▶ Reading text:

┄┄┄┄┄┄

10. Predict the future:

Every once in awhile, use your expertise to make a bizarre claim about the future. If you have any authority at all, people will take notice. Imagine if Brian wrote a convincing, well reasoned argument that online courses are the business model of the future. Oh wait… he did, and some of the biggest names in Internet marketing continue to talk about it.

11. Unleash your inner dork:

Many blog posts are like miniature textbooks; they’re instructive, well-organized, and put you to sleep with their lack of enthusiasm. If you want to become famous on the web, stop trying to sound like an all-knowing teacher and unleash the “inner dork” inside of you — the part of you that’s so enamored with your topic that everyone else thinks it’s funny… but they pay attention anyway. More on dorkyness here.

12. Be courageous:

Most of the videos on YouTube are there to make you laugh, but amongst them, you’ll find this rare gem that has attracted the attention of over 9 million people. The fact is, pretty much everyone has felt the foot of adversity on their neck, but very few of us respond to it with courage and grace. Be one of those people, and you’ll find the world watching.

13. Be startlingly honest:

Every once in awhile, tell the truth. Be so honest that you’re scared to click the “Post” button. Be so honest that no one knows what to say in the comments section. Be so honest that your lawyer tells you to stop. You’ll feel better… and people will talk about you.

┄┄┄┄┄┄

Pick up the list of tips for getting noticed online after its final sentence and continue it. The listing isn't needed for anything here.

▶ Provided information:
┄┄┄┄┄┄

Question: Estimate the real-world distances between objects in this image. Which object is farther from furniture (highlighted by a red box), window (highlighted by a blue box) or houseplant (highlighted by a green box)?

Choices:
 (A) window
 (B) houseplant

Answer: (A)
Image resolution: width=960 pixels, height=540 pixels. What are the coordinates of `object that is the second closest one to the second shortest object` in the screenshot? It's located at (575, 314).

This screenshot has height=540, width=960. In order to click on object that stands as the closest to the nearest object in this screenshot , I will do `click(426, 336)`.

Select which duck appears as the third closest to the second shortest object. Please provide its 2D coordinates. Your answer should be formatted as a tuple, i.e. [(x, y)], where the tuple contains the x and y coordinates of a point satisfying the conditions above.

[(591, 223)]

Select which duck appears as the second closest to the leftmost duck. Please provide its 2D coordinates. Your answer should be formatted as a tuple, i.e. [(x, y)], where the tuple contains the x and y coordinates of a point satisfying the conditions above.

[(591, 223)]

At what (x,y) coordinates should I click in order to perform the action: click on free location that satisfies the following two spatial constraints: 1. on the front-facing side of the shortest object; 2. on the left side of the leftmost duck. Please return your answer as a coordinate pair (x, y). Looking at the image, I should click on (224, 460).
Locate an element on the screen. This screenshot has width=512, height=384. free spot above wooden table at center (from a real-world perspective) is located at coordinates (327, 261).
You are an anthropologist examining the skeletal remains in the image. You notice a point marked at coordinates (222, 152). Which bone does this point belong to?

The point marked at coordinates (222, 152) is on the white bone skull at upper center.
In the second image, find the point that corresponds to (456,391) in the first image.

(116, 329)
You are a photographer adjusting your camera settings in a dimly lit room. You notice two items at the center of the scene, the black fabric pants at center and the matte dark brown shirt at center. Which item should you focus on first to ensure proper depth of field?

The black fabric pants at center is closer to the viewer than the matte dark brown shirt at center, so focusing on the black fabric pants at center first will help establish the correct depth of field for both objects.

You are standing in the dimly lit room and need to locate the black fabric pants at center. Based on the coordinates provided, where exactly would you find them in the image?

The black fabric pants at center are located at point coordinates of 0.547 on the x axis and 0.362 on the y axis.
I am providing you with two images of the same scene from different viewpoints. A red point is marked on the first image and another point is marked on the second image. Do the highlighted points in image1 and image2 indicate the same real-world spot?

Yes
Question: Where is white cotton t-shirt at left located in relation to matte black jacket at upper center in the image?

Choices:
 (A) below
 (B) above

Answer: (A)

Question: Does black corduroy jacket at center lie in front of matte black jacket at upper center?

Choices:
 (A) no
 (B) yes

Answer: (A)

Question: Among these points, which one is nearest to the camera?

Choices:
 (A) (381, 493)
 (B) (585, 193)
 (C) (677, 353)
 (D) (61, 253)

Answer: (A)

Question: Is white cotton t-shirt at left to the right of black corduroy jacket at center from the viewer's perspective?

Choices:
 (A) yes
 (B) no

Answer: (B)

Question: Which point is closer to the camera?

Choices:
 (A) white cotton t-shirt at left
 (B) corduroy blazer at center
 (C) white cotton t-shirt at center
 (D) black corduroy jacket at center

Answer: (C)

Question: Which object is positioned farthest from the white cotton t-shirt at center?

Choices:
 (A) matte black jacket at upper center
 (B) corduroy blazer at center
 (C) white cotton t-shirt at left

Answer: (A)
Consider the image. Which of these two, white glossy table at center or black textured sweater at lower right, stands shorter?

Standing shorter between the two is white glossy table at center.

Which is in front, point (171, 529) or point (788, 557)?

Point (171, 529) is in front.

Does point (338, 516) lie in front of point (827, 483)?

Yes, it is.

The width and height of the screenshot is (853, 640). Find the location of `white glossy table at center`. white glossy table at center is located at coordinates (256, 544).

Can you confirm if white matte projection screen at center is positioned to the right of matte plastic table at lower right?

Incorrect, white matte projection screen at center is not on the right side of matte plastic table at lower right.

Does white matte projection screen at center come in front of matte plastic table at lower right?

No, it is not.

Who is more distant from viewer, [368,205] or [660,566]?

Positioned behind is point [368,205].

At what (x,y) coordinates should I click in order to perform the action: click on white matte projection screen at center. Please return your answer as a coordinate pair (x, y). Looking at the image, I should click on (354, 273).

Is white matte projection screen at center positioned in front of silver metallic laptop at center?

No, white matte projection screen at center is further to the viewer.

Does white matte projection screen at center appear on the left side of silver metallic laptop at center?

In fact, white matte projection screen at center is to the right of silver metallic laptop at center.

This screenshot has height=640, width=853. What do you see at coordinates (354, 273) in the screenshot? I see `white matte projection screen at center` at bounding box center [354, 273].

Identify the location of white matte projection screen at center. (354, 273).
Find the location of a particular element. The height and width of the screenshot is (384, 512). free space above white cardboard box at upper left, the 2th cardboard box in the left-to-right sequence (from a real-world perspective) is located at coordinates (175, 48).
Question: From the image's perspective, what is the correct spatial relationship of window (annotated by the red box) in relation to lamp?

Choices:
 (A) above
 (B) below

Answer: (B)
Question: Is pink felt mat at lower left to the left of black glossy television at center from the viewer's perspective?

┄┄┄┄┄┄

▶ Result:
14. Be irreverent:

Want to stir people up? Make fun of their god, their politics, their family — anything they hold dear. Yes, they’ll be offended, but lots of other people will think it’s hilarious. If you can’t stomach being hated by a portion of the world and loved by another, then you don’t deserve to have a blog.

15. Tell a good story:

This one has been drilled into us so many times that I almost didn’t include it… except for one thing: people still don’t get it. Yes, stories support your points, make solid openers, and teach people while entertaining them, but a good story can make you a legend. I’m not talking about the little anecdotes that pepper the blogosphere. I’m talking about the story that haunts you on your deathbed. Forget about all the others. Tell me that one.

16. Break an important piece of news:

Every time Google does something new, thousands of bloggers write about it. That’s great for Google, but where’s the real benefit for the bloggers? The first one to break the story is the only one that matters. It gets all of the traffic, links, and authority. Everyone else is just an echo.

17. Disprove the proven:

For a long time, everyone thought you had to be the best to be successful. Then Chris Anderson came along and turned the world upside down with The Long Tail. He disproved what a lot of people held to be true, and it made him (even more) famous. Granted, it’s hard to engineer a breakthrough, but if you run across one, people will talk about you for years.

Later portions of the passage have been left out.